→ **Tarefas do exercício**
A) Reescreva de forma mais breve o parágrafo do texto sobre a fiscalização de tributos na Bahia que começa com "Nós temos uma previsão inicial". Mantenha os fatos principais.
B) Dê continuidade ao texto sobre a fiscalização de tributos na Bahia a partir da última frase apresentada.

→ **Documento de origem**
Isso teria a ver com a questão do Simples Nacional [modelo de regime tributário], já há uma quantidade menor de agentes pra essa quantidade de empresas?
Sim, também. Por falta de concursos, nós temos cidades, aqui na Bahia, que um agente de tributos fica encarregado de fiscalizar cinco mil empresas. Isso é humanamente impossível! Além da readequação de processos, de procedimentos, por isso se torna necessário o concurso público também.
Há uma estimativa de quanto mais se poderia arrecadar se esse plano fosse implementado pelo governo?
Nós temos uma previsão inicial. Apenas modificando o procedimento, seria em torno de R$ 1.200.000.000,00 por ano. Sim, o sindicato junto com a Fundação Getúlio Vargas analisou e propôs um procedimento de fiscalização com base em documentos eletrônicos e uma nova sistemática que importa na fiscalização em tempo real porque hoje você faz uma auditoria de fatos acontecidos até cinco anos atrás. Pra recuperar esse recurso que deveria ter sido pago há cinco anos é muito difícil, quase impossível. É por isso que tem essa montanha de crédito, inscrito em dívida ativa. Aqui na Bahia acho que são quase R$ 15 bilhões ou 16 bilhões que a Sefaz consegue recuperar muito pouco disso. Como não há uma estruturação da cobrança, volta e meia se recorre a uma anistia, que pra nós é um péssimo sinal, sinaliza e indica ao empresário que ele pode deixar de pagar imposto e aguardar uma anistia daqui a dois ou três anos. Isso desestimula quem paga o tributo em dia.

→ **Conteúdo dos dados**
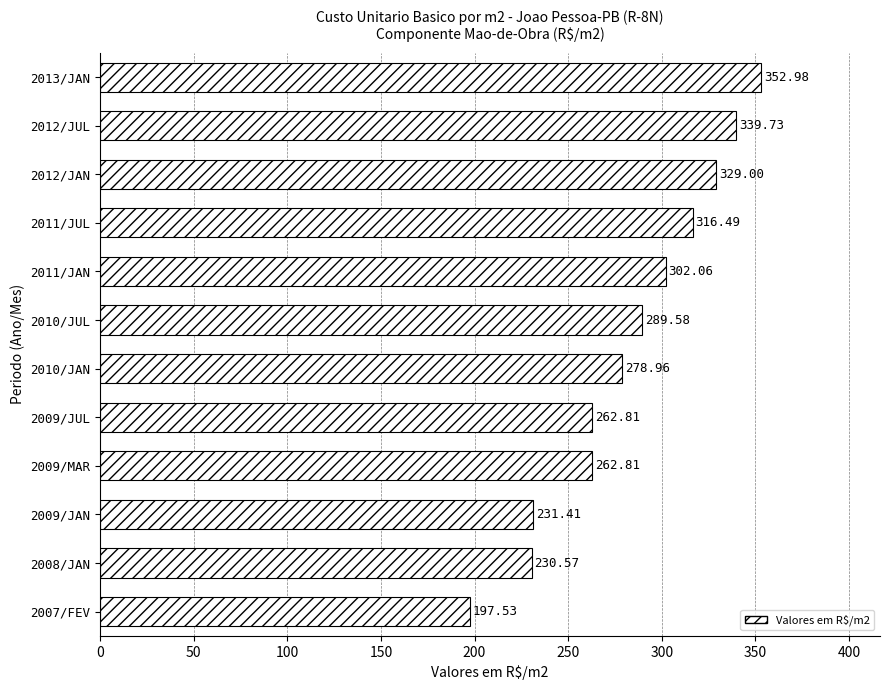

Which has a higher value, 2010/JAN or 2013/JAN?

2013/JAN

→ **Respostas escritas**
A) Só com a mudança do procedimento, a previsão inicial é arrecadar cerca de R$ 1,2 bilhão a mais por ano. O sindicato, junto com a Fundação Getúlio Vargas, propôs uma fiscalização baseada em documentos eletrônicos e feita em tempo real. Hoje a auditoria examina fatos de até cinco anos atrás, e recuperar esses valores é quase impossível. Por isso se acumula um enorme volume de créditos inscritos em dívida ativa. Na Bahia, esse volume chega a quase R$ 15 ou 16 bilhões, e a Sefaz recupera muito pouco dele. Sem uma cobrança estruturada, recorre-se com frequência a anistias. Elas sinalizam ao empresário que ele pode deixar de pagar e esperar a próxima em dois ou três anos, o que desestimula quem paga em dia.

B)
Agora mesmo vai ter uma semana de conciliação. O senhor acha então que esses Refis, essas conciliações com desconto… Isso não cria uma sensação de que se pode rolar a dívida, estender a dívida mais pra frente?
No nosso meio se diz que reduz o risco subjetivo da sonegação. Mesmo o infrator sendo apanhado em alguns crime de sonegação, pra ele surge a oportunidade quitar esse débito com uma anistia, com redução de multa, então, sonegar passa a valer a pena com o risco reduzido.
Mas esses programas não ajudam de alguma forma… A recuperação compensa?
Eles são implementados porque a cobrança não funciona, se funcionasse efetivamente e se a fiscalização fosse mais próxima de um fato ocorrido e não cinco anos depois, não geraria tal volume de crédito incobrável. Se fosse uma empresa particular seria impensável acumular R$ 15 bilhões sem cobrar. É o dinheiro que faz falta pra saúde, educação.
Foto: Paulo Victor Nadal / Bahia Notícias
Ao longo da manifestação de vocês, percebo que têm sinalizado o fechamento desses postos no Estado. Como isso impacta no serviço?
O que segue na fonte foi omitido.